Qu’il y ait chez les divers somnambules de notables différences, on ne peut le nier. Mais ces dissemblances ne portent que sur des phénomènes secondaires. Au fond l’état somnambulique est le même chez tous. On peut le caractériser d’un mot en disant que c’est de l’automatisme. Quoi de surprenant que cet automatisme revête différentes formes, suivant la personnalité du somnambule d’une part, et d’autre part, suivant les procédés qu’on a employés pour provoquer le sommeil.

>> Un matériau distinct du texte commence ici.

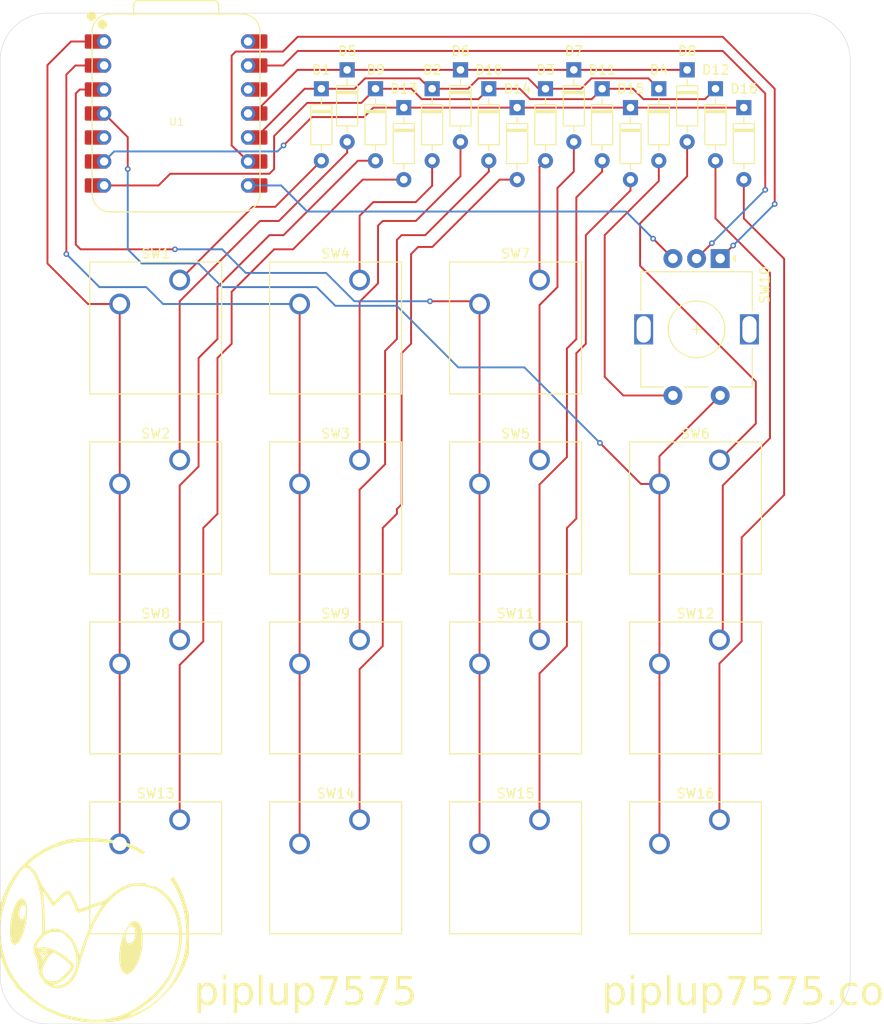
<source format=kicad_pcb>
(kicad_pcb
	(version 20240108)
	(generator "pcbnew")
	(generator_version "8.0")
	(general
		(thickness 1.6)
		(legacy_teardrops no)
	)
	(paper "A4")
	(layers
		(0 "F.Cu" signal)
		(31 "B.Cu" signal)
		(32 "B.Adhes" user "B.Adhesive")
		(33 "F.Adhes" user "F.Adhesive")
		(34 "B.Paste" user)
		(35 "F.Paste" user)
		(36 "B.SilkS" user "B.Silkscreen")
		(37 "F.SilkS" user "F.Silkscreen")
		(38 "B.Mask" user)
		(39 "F.Mask" user)
		(40 "Dwgs.User" user "User.Drawings")
		(41 "Cmts.User" user "User.Comments")
		(42 "Eco1.User" user "User.Eco1")
		(43 "Eco2.User" user "User.Eco2")
		(44 "Edge.Cuts" user)
		(45 "Margin" user)
		(46 "B.CrtYd" user "B.Courtyard")
		(47 "F.CrtYd" user "F.Courtyard")
		(48 "B.Fab" user)
		(49 "F.Fab" user)
		(50 "User.1" user)
		(51 "User.2" user)
		(52 "User.3" user)
		(53 "User.4" user)
		(54 "User.5" user)
		(55 "User.6" user)
		(56 "User.7" user)
		(57 "User.8" user)
		(58 "User.9" user)
	)
	(setup
		(pad_to_mask_clearance 0)
		(allow_soldermask_bridges_in_footprints no)
		(pcbplotparams
			(layerselection 0x00010fc_ffffffff)
			(plot_on_all_layers_selection 0x0000000_00000000)
			(disableapertmacros no)
			(usegerberextensions no)
			(usegerberattributes yes)
			(usegerberadvancedattributes yes)
			(creategerberjobfile yes)
			(dashed_line_dash_ratio 12.000000)
			(dashed_line_gap_ratio 3.000000)
			(svgprecision 4)
			(plotframeref no)
			(viasonmask no)
			(mode 1)
			(useauxorigin no)
			(hpglpennumber 1)
			(hpglpenspeed 20)
			(hpglpendiameter 15.000000)
			(pdf_front_fp_property_popups yes)
			(pdf_back_fp_property_popups yes)
			(dxfpolygonmode yes)
			(dxfimperialunits yes)
			(dxfusepcbnewfont yes)
			(psnegative no)
			(psa4output no)
			(plotreference yes)
			(plotvalue yes)
			(plotfptext yes)
			(plotinvisibletext no)
			(sketchpadsonfab no)
			(subtractmaskfromsilk no)
			(outputformat 1)
			(mirror no)
			(drillshape 1)
			(scaleselection 1)
			(outputdirectory "")
		)
	)
	(net 0 "")
	(net 1 "Net-(D1-A)")
	(net 2 "COL0")
	(net 3 "Net-(D5-A)")
	(net 4 "COL1")
	(net 5 "Net-(D6-A)")
	(net 6 "Net-(D2-A)")
	(net 7 "COL2")
	(net 8 "Net-(D7-A)")
	(net 9 "COL3")
	(net 10 "Net-(D8-A)")
	(net 11 "Net-(D3-A)")
	(net 12 "Net-(D9-A)")
	(net 13 "Net-(D10-A)")
	(net 14 "A")
	(net 15 "GND")
	(net 16 "Net-(D4-A)")
	(net 17 "B")
	(net 18 "Net-(D11-A)")
	(net 19 "Net-(D12-A)")
	(net 20 "Net-(D13-A)")
	(net 21 "Net-(D14-A)")
	(net 22 "Net-(D15-A)")
	(net 23 "Net-(D16-A)")
	(net 24 "ROW1")
	(net 25 "ROW2")
	(net 26 "unconnected-(U1-GPIO6{slash}SDA-Pad5)")
	(net 27 "ROW3")
	(net 28 "ROW0")
	(net 29 "unconnected-(U1-3V3-Pad12)")
	(net 30 "unconnected-(U1-VBUS-Pad14)")
	(footprint "Diode_THT:D_DO-35_SOD27_P7.62mm_Horizontal" (layer "F.Cu") (at 88.73125 36 -90))
	(footprint "library:SW_Cherry_MX_1.00u_PCB" (layer "F.Cu") (at 78.05 96.35))
	(footprint "Diode_THT:D_DO-35_SOD27_P7.62mm_Horizontal" (layer "F.Cu") (at 74 38 -90))
	(footprint "library:SW_Cherry_MX_1.00u_PCB" (layer "F.Cu") (at 78.05 115.4))
	(footprint "library:SW_Cherry_MX_1.00u_PCB" (layer "F.Cu") (at 59 77.3))
	(footprint "library:XIAO-RP2040-DIP" (layer "F.Cu") (at 58.62 40.62))
	(footprint "Diode_THT:D_DO-35_SOD27_P7.62mm_Horizontal" (layer "F.Cu") (at 106.73125 40 -90))
	(footprint "Diode_THT:D_DO-35_SOD27_P7.62mm_Horizontal" (layer "F.Cu") (at 82.73125 40 -90))
	(footprint "Diode_THT:D_DO-35_SOD27_P7.62mm_Horizontal" (layer "F.Cu") (at 115.73125 38 -90))
	(footprint "library:SW_Cherry_MX_1.00u_PCB" (layer "F.Cu") (at 59 58.25))
	(footprint "library:RotaryEncoder_Alps_EC11E-Switch_Vertical_H20mm" (layer "F.Cu") (at 116.22875 55.97375 -90))
	(footprint "Diode_THT:D_DO-35_SOD27_P7.62mm_Horizontal" (layer "F.Cu") (at 79.73125 38 -90))
	(footprint "library:SW_Cherry_MX_1.00u_PCB" (layer "F.Cu") (at 59 96.35))
	(footprint "library:SW_Cherry_MX_1.00u_PCB" (layer "F.Cu") (at 97.1 58.25))
	(footprint "Diode_THT:D_DO-35_SOD27_P7.62mm_Horizontal" (layer "F.Cu") (at 100.73125 36 -90))
	(footprint "library:SW_Cherry_MX_1.00u_PCB" (layer "F.Cu") (at 97.1 77.3))
	(footprint "library:SW_Cherry_MX_1.00u_PCB" (layer "F.Cu") (at 116.15 96.35))
	(footprint "Diode_THT:D_DO-35_SOD27_P7.62mm_Horizontal" (layer "F.Cu") (at 97.73125 38 -90))
	(footprint "library:SW_Cherry_MX_1.00u_PCB" (layer "F.Cu") (at 97.1 115.4))
	(footprint "library:SW_Cherry_MX_1.00u_PCB" (layer "F.Cu") (at 59 115.4))
	(footprint "library:SW_Cherry_MX_1.00u_PCB" (layer "F.Cu") (at 97.1 96.35))
	(footprint "library:SW_Cherry_MX_1.00u_PCB" (layer "F.Cu") (at 116.15 77.3))
	(footprint "Diode_THT:D_DO-35_SOD27_P7.62mm_Horizontal" (layer "F.Cu") (at 112.73125 36 -90))
	(footprint "library:SW_Cherry_MX_1.00u_PCB" (layer "F.Cu") (at 116.15 115.4))
	(footprint "Diode_THT:D_DO-35_SOD27_P7.62mm_Horizontal" (layer "F.Cu") (at 94.73125 40 -90))
	(footprint "Diode_THT:D_DO-35_SOD27_P7.62mm_Horizontal" (layer "F.Cu") (at 103.73125 38 -90))
	(footprint "library:SW_Cherry_MX_1.00u_PCB" (layer "F.Cu") (at 78.05 58.25))
	(footprint "Diode_THT:D_DO-35_SOD27_P7.62mm_Horizontal" (layer "F.Cu") (at 76.73125 36 -90))
	(footprint "Diode_THT:D_DO-35_SOD27_P7.62mm_Horizontal"
		(layer "F.Cu")
		(uuid "c2a0f56a-1580-434f-906f-89ed1ab766fc")
		(at 85.73125 38 -90)
		(descr "Diode, DO-35_SOD27 series, Axial, Horizontal, pin pitch=7.62mm, , length*diameter=4*2mm^2, , http://www.diodes.com/_files/packages/DO-35.pdf")
		(tags "Diode DO-35_SOD27 series Axial Horizontal pin pitch 7.62mm  length 4mm diameter 2mm")
		(property "Reference" "D2"
			(at -2 -0.01875 180)
			(layer "F.SilkS")
			(uuid "f5fdda13-31e3-4f34-b7e6-140073cc42cf")
			(effects
				(font
					(size 1 1)
					(thickness 0.15)
				)
			)
		)
		(property "Value" "D_Small"
			(at 3.81 2.12 90)
			(layer "F.Fab")
			(uuid "3fe8d9f1-fd3f-4c31-815e-e4d514f75020")
			(effects
				(font
					(size 1 1)
					(thickness 0.15)
				)
			)
		)
		(property "Footprint" "Diode_THT:D_DO-35_SOD27_P7.62mm_Horizontal"
			(at 0 0 -90)
			(unlocked yes)
			(layer "F.Fab")
			(hide yes)
			(uuid "a5de1a37-3cee-4fe4-8e9d-d38b66b3da01")
			(effects
				(font
					(size 1.27 1.27)
					(thickness 0.15)
				)
			)
		)
		(property "Datasheet" ""
			(at 0 0 -90)
			(unlocked yes)
			(layer "F.Fab")
			(hide yes)
			(uuid "dd7f024f-411f-4dd1-8445-74138dea88db")
			(effects
				(font
					(size 1.27 1.27)
					(thickness 0.15)
				)
			)
		)
		(property "Description" "Diode, small symbol"
			(at 0 0 -90)
			(unlocked yes)
			(layer "F.Fab")
			(hide yes)
			(uuid "b2f2d05f-db27-4b43-a704-85c6ace33aac")
			(effects
				(font
					(size 1.27 1.27)
					(thickness 0.15)
				)
			)
		)
		(property "Sim.Device" "D"
			(at 0 0 -90)
			(unlocked yes)
			(layer 
... [133251 chars truncated]
</source>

D’ailleurs la diversité, l’inconstance, l’irrégularité, s’expliquent parfaitement par la prodigieuse complexité des phénomènes de l’esprit. Le cerveau est assurément un appareil mille fois plus compliqué qu’une flûte et toutefois, un ignorant ne saurait jouer de la flûte, s’il n’en a, par un long usage, appris d’abord le maniement. « Vous voudriez jouer de moi, dit Hamlet aux émissaires du roi son oncle, vous voudriez avoir l’air de connaître mes soupapes, vous voudriez me faire résonner depuis ma note la plus basse jusqu’au haut de ma gamme. Il y a beaucoup de musique, il y a une voix excellente dans ce petit tuyau, et pourtant vous ne pouvez le faire parler. Par là sambleu ! pensez-vous qu’il soit plus aisé de jouer de moi que d’une flûte ? »

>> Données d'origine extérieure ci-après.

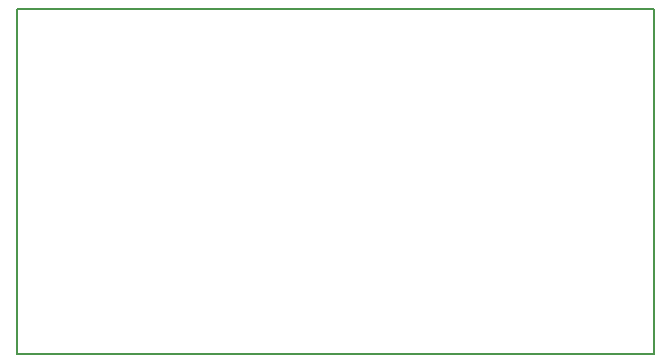
<source format=gm1>
G04 #@! TF.GenerationSoftware,KiCad,Pcbnew,(6.0.7-1)-1*
G04 #@! TF.CreationDate,2022-09-25T23:08:59-07:00*
G04 #@! TF.ProjectId,RCSMCtrl,5243534d-4374-4726-9c2e-6b696361645f,n/c*
G04 #@! TF.SameCoordinates,Original*
G04 #@! TF.FileFunction,Profile,NP*
%FSLAX46Y46*%
G04 Gerber Fmt 4.6, Leading zero omitted, Abs format (unit mm)*
G04 Created by KiCad (PCBNEW (6.0.7-1)-1) date 2022-09-25 23:08:59*
%MOMM*%
%LPD*%
G01*
G04 APERTURE LIST*
G04 #@! TA.AperFunction,Profile*
%ADD10C,0.150000*%
G04 #@! TD*
G04 APERTURE END LIST*
D10*
X146050000Y-97790000D02*
X92075000Y-97790000D01*
X92075000Y-97790000D02*
X92075000Y-68580000D01*
X92075000Y-68580000D02*
X146050000Y-68580000D01*
X146050000Y-68580000D02*
X146050000Y-97790000D01*
M02*

</source>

Ces paroles d’Hamlet peuvent s’adresser à ceux qui trouvent les phénomènes psychiques du somnambulisme trop inconstants pour être scientifiques. Supposons cinquante individus inexpérimentés essayant tour à tour de jouer le même air sur une même flûte ; ils ne vont en tirer que des sons discordants et cinquante fois différents. Pourquoi s’étonner alors que des médecins ou des observateurs, tous très ignorants de la nature intime du système nerveux, n’obtiennent que des résultats contradictoires ? À mon sens, il est même surprenant que, malgré notre ignorance profonde, malgré la diversité presque infinie des conditions expérimentales, il y ait encore tant

  1. Dans un article du Times où l’on analysait le travail que j’ai fait paraître dans la Revue des Deux Mondes sur les démoniaques d’aujourd’hui et d’autrefois, on m’a objecté qu’il est impossible de décrire les phénomènes changeants et fugaces de l’hystérie. Autant vaudrait, disait le critique, essayer de fixer sur nue plaque photographique la surface mobile de l’Océan. À cette observation, qui me paraît peu fondée et peu justifiée par les faits, on joignait un autre reproche assez singulier : c’est de parler de choses qu’on devrait taire ; de provoquer, par la description de l’hystérie, des accès de cette maladie ; de contribuer, en un mot, non à la connaissance, mais à l’extension du mal. Voilà, il me semble, de la pruderie scientifique.